И она сдалась. В тишине что-то заскреблось. Я обернулся, чтобы увидеть подоконник и голубя, но скреблось в дальнем углу, там, где выгибала шею лампа и нагревала стенку стеклянного ящика.
Вокруг меня скакал и приседал сомнительный Цурко-сын – рыжеватый шестидесятилетний подросток, пучеглазый и пустой. Что мне нужно? что меня интересует прежде всего?
– Как умер ваш муж? Все говорят какими-то намеками…
– Чем он занимался в армии, остается тайной (перетерпеть все, что прогнусавит сын). – Судя по всему, – доверительно склонился, – ГРУ. Но после взятия Прибалтики хотел уволиться в запас. Отца зажимали! Не давали звания. Почему? Из-за деда, из-за наркома! Деда же умертвили фактически сталинские палачи, не мог он умереть от воспаления легких, он же был здоровый! И я уверен, Сталин указал: Цурко после смерти не вспоминать. Елена Дмитриевна Стасова как-то в частной компании проговорилась: Сталин деда ненавидел. А Цурко такой, спорил – с Лениным! – по вопросам культурной политики!

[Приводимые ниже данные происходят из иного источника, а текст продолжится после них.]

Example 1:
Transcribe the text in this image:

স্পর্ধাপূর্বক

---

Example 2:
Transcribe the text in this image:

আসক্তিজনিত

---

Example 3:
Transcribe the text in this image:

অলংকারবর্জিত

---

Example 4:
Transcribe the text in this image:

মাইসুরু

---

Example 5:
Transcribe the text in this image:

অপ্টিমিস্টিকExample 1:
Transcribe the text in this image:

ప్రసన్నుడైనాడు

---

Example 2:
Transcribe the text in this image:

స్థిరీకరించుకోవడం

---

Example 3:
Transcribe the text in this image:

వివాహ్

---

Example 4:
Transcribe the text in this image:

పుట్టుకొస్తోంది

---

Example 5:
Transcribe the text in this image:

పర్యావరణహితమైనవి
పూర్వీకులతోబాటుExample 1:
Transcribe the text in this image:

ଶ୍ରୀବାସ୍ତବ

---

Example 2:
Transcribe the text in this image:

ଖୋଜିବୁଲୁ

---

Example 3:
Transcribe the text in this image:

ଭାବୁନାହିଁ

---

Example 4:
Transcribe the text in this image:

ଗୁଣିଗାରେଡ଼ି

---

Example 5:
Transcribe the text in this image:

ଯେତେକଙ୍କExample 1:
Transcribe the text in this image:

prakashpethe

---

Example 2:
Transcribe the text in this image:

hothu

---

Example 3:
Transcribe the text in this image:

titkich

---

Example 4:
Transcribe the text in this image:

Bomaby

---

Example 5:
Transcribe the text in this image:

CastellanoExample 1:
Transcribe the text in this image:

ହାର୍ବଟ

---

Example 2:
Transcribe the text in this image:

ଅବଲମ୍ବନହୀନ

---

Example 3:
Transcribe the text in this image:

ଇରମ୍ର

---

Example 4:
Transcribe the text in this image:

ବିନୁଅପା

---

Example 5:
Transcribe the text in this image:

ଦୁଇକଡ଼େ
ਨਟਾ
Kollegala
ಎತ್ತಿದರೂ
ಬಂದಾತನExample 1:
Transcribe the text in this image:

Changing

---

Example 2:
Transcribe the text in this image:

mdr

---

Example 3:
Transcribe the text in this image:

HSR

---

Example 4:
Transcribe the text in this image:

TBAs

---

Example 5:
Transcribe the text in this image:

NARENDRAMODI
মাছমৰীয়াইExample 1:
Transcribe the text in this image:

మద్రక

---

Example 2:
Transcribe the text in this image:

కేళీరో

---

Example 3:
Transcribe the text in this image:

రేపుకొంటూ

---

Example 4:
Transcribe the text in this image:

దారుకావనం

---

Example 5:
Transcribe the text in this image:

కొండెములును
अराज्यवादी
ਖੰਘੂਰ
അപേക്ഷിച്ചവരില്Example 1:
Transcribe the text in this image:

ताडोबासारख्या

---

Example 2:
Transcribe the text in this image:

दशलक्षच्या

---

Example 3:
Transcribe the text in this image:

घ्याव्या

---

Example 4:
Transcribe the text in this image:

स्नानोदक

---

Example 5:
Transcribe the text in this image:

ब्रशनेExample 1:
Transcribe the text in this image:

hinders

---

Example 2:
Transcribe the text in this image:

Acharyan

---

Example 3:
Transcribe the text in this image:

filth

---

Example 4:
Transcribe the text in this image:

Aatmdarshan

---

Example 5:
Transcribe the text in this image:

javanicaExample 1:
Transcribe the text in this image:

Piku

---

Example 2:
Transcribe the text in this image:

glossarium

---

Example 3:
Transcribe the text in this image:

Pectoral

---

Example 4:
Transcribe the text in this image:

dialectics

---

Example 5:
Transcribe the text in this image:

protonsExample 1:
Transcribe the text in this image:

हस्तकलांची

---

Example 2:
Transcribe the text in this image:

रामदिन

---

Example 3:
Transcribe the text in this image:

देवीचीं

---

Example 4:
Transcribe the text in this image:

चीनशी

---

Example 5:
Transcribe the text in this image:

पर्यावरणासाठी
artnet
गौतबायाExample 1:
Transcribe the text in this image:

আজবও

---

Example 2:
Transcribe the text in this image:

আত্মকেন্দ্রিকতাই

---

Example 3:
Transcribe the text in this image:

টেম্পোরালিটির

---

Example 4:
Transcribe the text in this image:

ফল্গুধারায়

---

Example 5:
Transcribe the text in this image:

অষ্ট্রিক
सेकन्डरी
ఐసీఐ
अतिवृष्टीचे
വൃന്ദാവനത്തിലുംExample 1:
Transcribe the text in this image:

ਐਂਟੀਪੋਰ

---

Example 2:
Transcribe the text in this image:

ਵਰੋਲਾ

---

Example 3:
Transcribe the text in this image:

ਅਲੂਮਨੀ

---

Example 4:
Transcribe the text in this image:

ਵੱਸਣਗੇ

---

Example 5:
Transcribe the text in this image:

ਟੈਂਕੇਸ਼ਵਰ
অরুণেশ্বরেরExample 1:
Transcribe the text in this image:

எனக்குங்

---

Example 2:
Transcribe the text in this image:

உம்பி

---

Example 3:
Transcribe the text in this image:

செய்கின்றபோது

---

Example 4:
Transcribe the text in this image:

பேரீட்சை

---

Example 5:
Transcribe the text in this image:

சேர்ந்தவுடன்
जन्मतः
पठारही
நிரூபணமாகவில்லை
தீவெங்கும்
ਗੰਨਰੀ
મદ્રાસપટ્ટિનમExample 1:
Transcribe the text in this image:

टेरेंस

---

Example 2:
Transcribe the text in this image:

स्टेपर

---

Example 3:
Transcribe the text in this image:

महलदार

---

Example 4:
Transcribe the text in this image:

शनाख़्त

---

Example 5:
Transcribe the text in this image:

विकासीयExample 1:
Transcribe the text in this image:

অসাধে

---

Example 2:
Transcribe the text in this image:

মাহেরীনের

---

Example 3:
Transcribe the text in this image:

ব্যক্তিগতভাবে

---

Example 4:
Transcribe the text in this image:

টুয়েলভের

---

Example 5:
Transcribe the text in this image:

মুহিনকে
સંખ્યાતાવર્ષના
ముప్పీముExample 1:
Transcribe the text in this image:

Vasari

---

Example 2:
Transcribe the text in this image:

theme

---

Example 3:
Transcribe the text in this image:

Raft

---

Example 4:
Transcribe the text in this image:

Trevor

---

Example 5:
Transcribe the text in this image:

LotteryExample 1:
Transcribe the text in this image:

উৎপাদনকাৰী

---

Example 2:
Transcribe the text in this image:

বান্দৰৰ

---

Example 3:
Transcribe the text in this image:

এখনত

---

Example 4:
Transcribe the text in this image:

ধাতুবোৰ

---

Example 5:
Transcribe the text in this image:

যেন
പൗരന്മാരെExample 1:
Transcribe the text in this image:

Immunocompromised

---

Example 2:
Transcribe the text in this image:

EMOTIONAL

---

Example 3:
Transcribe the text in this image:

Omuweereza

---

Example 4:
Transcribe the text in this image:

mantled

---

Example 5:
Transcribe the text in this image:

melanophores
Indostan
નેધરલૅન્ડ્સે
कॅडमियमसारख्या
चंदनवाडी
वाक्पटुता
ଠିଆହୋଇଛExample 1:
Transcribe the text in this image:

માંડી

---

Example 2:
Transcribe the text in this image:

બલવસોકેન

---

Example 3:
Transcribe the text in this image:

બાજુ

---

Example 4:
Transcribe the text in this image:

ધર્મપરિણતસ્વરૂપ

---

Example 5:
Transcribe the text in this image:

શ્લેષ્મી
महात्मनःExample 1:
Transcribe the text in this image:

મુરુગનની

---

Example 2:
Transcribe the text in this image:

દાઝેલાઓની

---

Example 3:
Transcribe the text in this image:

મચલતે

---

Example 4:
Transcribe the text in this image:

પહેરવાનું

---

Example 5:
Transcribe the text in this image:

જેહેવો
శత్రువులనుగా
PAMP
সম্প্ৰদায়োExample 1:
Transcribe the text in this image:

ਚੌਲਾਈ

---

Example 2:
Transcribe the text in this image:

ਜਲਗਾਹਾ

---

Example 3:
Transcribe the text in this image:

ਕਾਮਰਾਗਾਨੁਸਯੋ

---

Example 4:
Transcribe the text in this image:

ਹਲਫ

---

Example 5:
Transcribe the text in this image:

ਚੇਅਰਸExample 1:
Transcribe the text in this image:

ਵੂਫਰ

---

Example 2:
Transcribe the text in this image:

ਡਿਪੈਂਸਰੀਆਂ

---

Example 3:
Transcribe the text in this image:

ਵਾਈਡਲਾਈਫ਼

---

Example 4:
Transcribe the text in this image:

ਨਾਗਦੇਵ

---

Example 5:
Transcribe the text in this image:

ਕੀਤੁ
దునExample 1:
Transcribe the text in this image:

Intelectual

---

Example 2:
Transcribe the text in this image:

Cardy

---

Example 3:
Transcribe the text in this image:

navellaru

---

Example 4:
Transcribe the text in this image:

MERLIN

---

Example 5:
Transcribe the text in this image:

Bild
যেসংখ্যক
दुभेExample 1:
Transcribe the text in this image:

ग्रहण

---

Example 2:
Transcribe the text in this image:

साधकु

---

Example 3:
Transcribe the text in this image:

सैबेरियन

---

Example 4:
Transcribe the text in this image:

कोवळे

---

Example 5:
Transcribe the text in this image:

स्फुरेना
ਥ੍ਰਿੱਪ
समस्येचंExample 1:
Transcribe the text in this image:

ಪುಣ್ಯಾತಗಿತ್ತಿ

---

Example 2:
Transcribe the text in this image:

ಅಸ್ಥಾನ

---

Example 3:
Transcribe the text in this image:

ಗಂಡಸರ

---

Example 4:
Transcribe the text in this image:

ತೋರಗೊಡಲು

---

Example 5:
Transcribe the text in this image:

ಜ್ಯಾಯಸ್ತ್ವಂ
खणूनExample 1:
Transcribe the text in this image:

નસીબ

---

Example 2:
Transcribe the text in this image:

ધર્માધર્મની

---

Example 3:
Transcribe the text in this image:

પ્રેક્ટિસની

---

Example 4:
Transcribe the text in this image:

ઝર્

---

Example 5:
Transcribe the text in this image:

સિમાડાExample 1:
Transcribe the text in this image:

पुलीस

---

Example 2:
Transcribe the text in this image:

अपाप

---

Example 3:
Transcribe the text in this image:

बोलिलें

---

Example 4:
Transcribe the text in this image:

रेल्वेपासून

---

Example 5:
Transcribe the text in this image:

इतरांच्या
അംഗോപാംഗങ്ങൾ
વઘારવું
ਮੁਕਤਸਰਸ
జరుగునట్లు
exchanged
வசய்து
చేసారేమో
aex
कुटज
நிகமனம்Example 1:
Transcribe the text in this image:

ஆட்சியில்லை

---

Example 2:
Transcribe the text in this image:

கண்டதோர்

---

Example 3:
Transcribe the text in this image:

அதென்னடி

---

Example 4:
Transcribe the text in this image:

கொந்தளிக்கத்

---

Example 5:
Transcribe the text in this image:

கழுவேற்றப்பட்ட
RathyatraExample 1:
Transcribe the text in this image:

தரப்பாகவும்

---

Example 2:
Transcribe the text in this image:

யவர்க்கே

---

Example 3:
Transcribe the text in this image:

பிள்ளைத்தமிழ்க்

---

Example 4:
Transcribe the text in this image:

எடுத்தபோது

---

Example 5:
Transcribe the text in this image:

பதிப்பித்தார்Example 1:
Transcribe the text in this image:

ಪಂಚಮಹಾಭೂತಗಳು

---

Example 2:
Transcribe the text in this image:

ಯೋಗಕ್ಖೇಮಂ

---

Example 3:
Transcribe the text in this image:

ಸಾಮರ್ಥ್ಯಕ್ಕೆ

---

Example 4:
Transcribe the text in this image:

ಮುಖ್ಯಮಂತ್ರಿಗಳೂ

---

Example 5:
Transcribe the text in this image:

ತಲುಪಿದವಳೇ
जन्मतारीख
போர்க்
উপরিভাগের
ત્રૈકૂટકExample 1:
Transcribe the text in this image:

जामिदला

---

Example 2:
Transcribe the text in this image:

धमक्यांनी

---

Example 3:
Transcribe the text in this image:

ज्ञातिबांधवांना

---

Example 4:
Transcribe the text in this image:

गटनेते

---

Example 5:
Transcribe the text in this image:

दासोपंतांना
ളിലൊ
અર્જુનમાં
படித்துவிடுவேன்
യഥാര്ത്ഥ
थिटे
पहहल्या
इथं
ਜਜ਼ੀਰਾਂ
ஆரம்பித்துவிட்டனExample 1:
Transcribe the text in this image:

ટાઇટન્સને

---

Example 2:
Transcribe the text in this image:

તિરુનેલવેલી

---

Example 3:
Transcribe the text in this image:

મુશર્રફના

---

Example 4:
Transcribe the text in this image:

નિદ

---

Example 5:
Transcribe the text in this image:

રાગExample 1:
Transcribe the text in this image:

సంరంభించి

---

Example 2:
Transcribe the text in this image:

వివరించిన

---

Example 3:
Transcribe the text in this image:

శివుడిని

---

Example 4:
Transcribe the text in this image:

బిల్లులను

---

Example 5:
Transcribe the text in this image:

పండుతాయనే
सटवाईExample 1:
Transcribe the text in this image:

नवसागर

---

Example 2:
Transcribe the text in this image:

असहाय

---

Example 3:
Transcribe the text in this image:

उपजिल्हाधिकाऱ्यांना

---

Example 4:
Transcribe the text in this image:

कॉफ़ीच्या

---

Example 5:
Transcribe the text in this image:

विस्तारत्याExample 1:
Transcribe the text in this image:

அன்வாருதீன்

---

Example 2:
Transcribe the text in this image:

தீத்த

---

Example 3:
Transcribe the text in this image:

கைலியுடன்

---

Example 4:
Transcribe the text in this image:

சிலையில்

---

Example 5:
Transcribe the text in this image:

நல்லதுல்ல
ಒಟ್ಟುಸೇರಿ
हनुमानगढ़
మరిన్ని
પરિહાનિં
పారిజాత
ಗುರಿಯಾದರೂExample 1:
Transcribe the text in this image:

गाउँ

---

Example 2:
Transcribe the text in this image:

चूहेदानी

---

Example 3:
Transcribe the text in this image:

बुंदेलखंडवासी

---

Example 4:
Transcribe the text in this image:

Я взглянул на раскрасчицу тканей: а ты?
– Неизвестная судьба… Шли из окружения в окружение… Шли под Могилевом.
Сын подскочил:
– Да я уверен: отец погиб в наших лагерях! Как офицера, побывавшего в плену, его забрали. Или! Оставили разведчиком в тылу! – Безумный возникал слева! выныривал, выпрыгивал справа! – Адъютант его, он сейчас жив, под Новозыбковом где-то, говорит: из немецкого лагеря их отпустили в гражданском. С какими-то документами!
– А с сердцем у него было плохо, – задумчиво сказала Валентина Ивановна. Я пересел поближе и с повадками священника нагнулся над телом:
– Вы раскрасчица тканей?
– Я художница! – Она приподнялась, как кобра; властным и резковатым голосом: – Но сменила много занятий. А в то время работала конструктором по электромонтажу металлургических заводов, а жила через Большой Каменный мост, улица Малая Знаменская, в одном доме с правнуком Пушкина. Бабушка – купчиха, владела домом на Таганке и долей в колбасной фабрике – умерла от горя в восемнадцатом году, мама умерла после моего рождения от испанки. Отца арестовали в тридцать четвертом… попал на шахты в Новокузнецке, потом вроде перевели в бухгалтерию, но умер от заворота кишок. Мачехе повезло – она не регистрировалась с отцом, зато на ней висели две племянницы – брата мачехи и его жену расстреляли…
– Дмитрий был женат – до вас?
Глухо и недовольно она признала:
– Очень недолго.
– Как вы познакомились?
– В тридцать девятом году. В моем дворе жил Колька Келлер, я помогала ему чертежи чертить. Все уши прожужжал про Митю, что приехал из Испании, и позвал в гости к Пете. А Петя первый парень на деревне – бесшабашный, любил компании, дома не ночевал, имел две семьи (вторую жену увел у двоюродного брата, вместе в преферанс играли) и ни об одной не заботился. А брат ему помогал… Когда они вдвоем жили – посуду грязную в раковину сложат, кипятком обдадут – и до лампочки. Когда я у них жила, Петя без конца просил: Валентина, не дадите ли мне чайку? Не дадите ли мне сахарку?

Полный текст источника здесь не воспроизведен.